New Delhi: On Saturday, July 19, Indian crypto exchange CoinDCX quietly suffered one of the biggest security breaches of the year. An internal operational account was compromised, resulting in a massive loss of nearly Rs 378 crore, or around 44.2 million US dollars. The incident went public after a now-viral post by blockchain sleuth ZachXBT revealed the attack, forcing the exchange to confirm it nearly 17 hours later.
Despite the large-scale hack, CoinDCX says customer funds remain untouched. The platform has promised to cover the entire financial hit using its own treasury, offering some relief to lakhs of Indian crypto investors.
Our system has detected a hack into @CoinDCX centralized exchange 20 hours ago.
Here’s what we know:
– The hacker stole around $44.2M in USDC/USDT from one of the exchange’s operational wallets on Solana.
– The hacker funded the hack with 1 ETH from Tornado Cash.
– Part of the… pic.twitter.com/5PLliaZ6m4— 🚨 Cyvers Alerts 🚨 (@CyversAlerts) July 19, 2025
Rs 378 crore gone in a single strike
In its official FIR and later updates, CoinDCX explained that the breach happened at around 4 am IST on July 19. The compromised account was part of its internal liquidity provisioning system, not directly connected to user wallets. This account was hosted on a partner exchange.

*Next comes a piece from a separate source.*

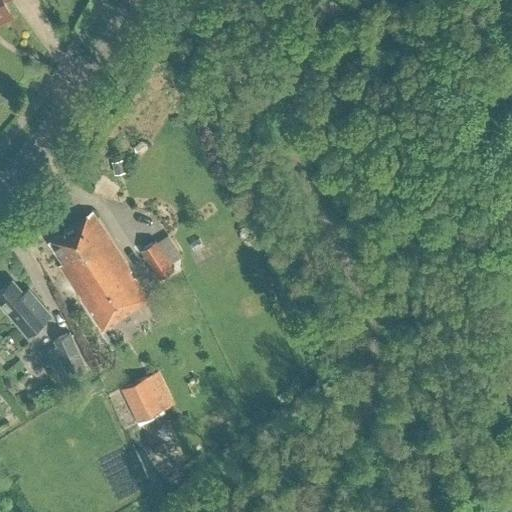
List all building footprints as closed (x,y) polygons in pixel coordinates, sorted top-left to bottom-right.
[(0,0),(0,19),(11,15),(4,1),(6,0),(0,0)] [(121,161),(111,163),(113,176),(124,174),(121,161)] [(91,210),(48,240),(63,262),(59,265),(102,328),(148,297),(91,210)] [(138,251),(157,279),(173,268),(169,263),(181,255),(167,234),(155,242),(154,240),(138,251)] [(12,277),(0,286),(0,303),(26,334),(52,312),(28,285),(23,290),(12,277)] [(84,369),(67,330),(49,338),(53,346),(44,350),(57,381),(84,369)] [(119,389),(135,422),(162,409),(146,376),(119,389)]
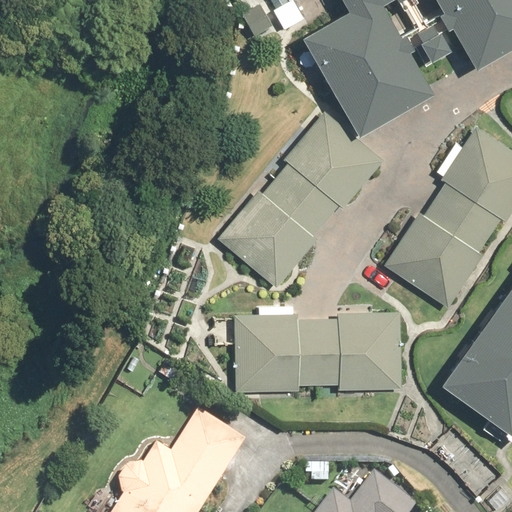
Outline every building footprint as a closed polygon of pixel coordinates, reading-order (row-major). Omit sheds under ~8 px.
[(286,42),(343,143),(423,98),(373,10),(391,0),(422,0),(465,75),(511,48),(511,0),(326,0),(335,15),(286,42)] [(314,123),(211,243),(268,291),(371,171),(314,123)] [(511,159),(472,131),(376,267),(438,310),(511,204),(511,159)] [(511,272),(420,395),(488,445),(511,412),(511,272)] [(397,316),(229,317),(230,393),(397,392),(397,316)] [(110,511),(199,511),(243,444),(195,414),(171,452),(155,442),(110,511)] [(414,511),(417,508),(372,473),(348,503),(333,491),(316,511),(414,511)]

The company said a sophisticated server-side attack allowed the hacker to access the account. The stolen funds were first routed in batches of 1,000 to 4,000 SOL using the Solana-Ethereum bridge called Wormhole, and then swapped using Jupiter as the aggregator.

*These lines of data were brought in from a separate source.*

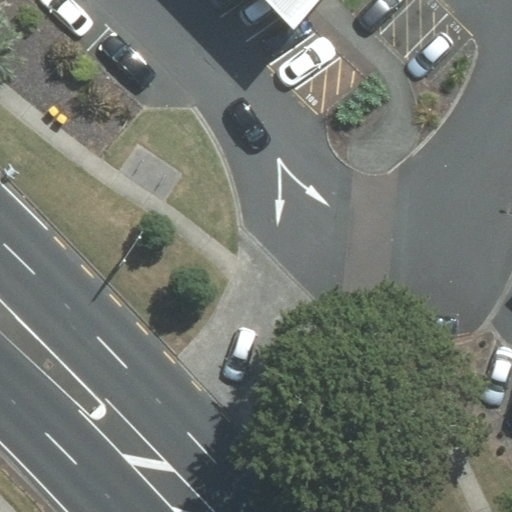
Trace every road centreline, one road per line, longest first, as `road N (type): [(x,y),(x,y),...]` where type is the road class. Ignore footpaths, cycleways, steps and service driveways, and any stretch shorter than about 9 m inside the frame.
road 1 (primary): [(0,233),(270,511)]
road 2 (primary): [(131,511),(0,387)]
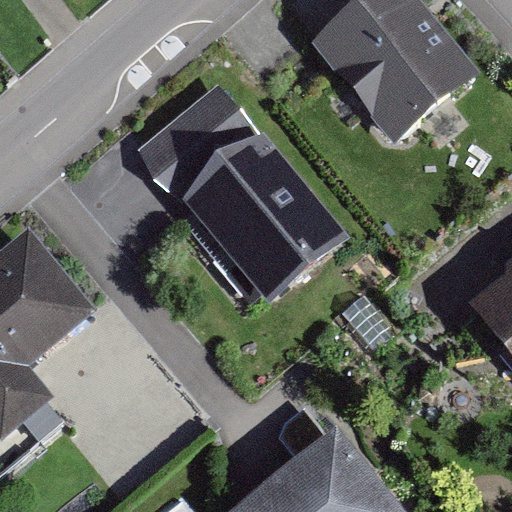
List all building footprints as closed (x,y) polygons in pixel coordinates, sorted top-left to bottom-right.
[(480,79),(410,0),(376,0),(308,60),(392,156),(480,79)] [(352,256),(227,100),(140,169),(264,325),(352,256)] [(89,324),(26,251),(0,273),(0,462),(0,463),(55,416),(23,380),(89,324)] [(511,285),(461,336),(511,388),(511,285)] [(398,511),(335,438),(247,511),(398,511)]
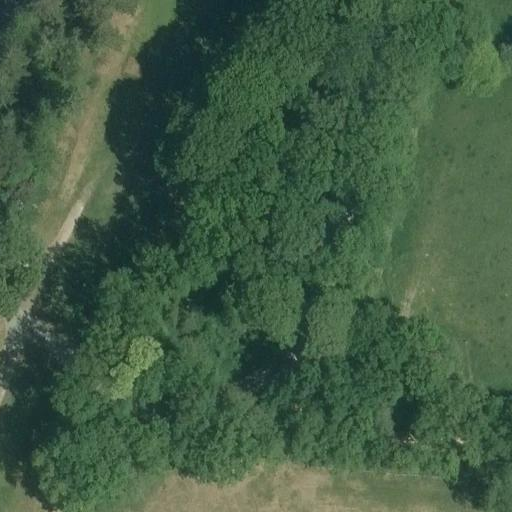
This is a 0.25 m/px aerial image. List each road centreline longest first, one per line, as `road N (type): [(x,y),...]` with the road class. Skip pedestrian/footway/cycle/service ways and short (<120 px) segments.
road 1 (unclassified): [(0,300),(118,392),(158,405),(205,403),(293,354),(399,0)]
road 2 (track): [(511,444),(332,431),(300,401),(293,354)]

Here’s where the funds ended up:
| Platform | Token Type | Amount | Value (Approx.) |
|---|---|---|---|
| Ethereum Wallet | ETH | 4,443 ETH | $15.7 million |
| Solana Wallet | SOL | 155,830 SOL | $27.6 million |
These wallets have since gone dormant, raising speculation that the hacker is waiting for the heat to die down.
CoinDCX responds, users panic
Shortly after the incident was confirmed, users rushed to withdraw their funds. The CoinDCX app saw delays in balance updates and transaction history as portfolio APIs briefly went offline. Although trading continued, many users were left in the dark for hours.
Co-founder Sumit Gupta posted that the wallets holding user assets were not impacted. Neeraj Khandelwal added that the total Rs 378 crore loss was being absorbed entirely by CoinDCX’s treasury.
“CoinDCX wallets used to store customer assets are not impacted and are completely safe,” Gupta stated on X. “This won’t cause any loss to our customers.”
🚨 Open House ANNOUNCEMENT 🚨@neerajKh_, @mri_gup, & I have been sharing regular updates with the community for the last 24 hours via videos, blogs, and tweets.
Tomorrow, July 21, 2025, at 7 PM IST, we will go LIVE on X and YouTube with our full leadership team and share… pic.twitter.com/P9JbHCqxrO
— Sumit Gupta (CoinDCX) (@smtgpt) July 20, 2025
Withdrawals and operations update
CoinDCX later assured users that the breach was isolated and didn’t affect the overall platform. Trading, deposits and withdrawals continued as normal, with timelines set for INR withdrawal:
- Withdrawals below Rs 5 lakh: processed within 5 hours
- Withdrawals above Rs 5 lakh: processed within 72 hours
CERT-In steps in, forensic probe begins
CoinDCX has alerted India’s Computer Emergency Response Team (CERT-In) and roped in two global cybersecurity firms for a detailed investigation. The company says it will publicly share all findings.
The incident has reignited conversations about security in India’s crypto space. Last year, WazirX suffered an even larger attack, losing over Rs 1,965 crore to hackers.
India’s crypto hack timeline
| Year | Exchange | Loss (in USD) | Incident Type |
|---|---|---|---|
| 2024 | WazirX | $230 million | Exchange hack |
| 2023 | Binance | $570 million | Bridge exploit |
| 2022 | Ronin | $625 million | Network breach |
| 2021 | Poly | $600 million | Smart contract bug |
As crypto adoption grows, so does the risk. CoinDCX’s response may set a benchmark for how Indian exchanges handle future attacks, but the delay in disclosure raised valid concerns.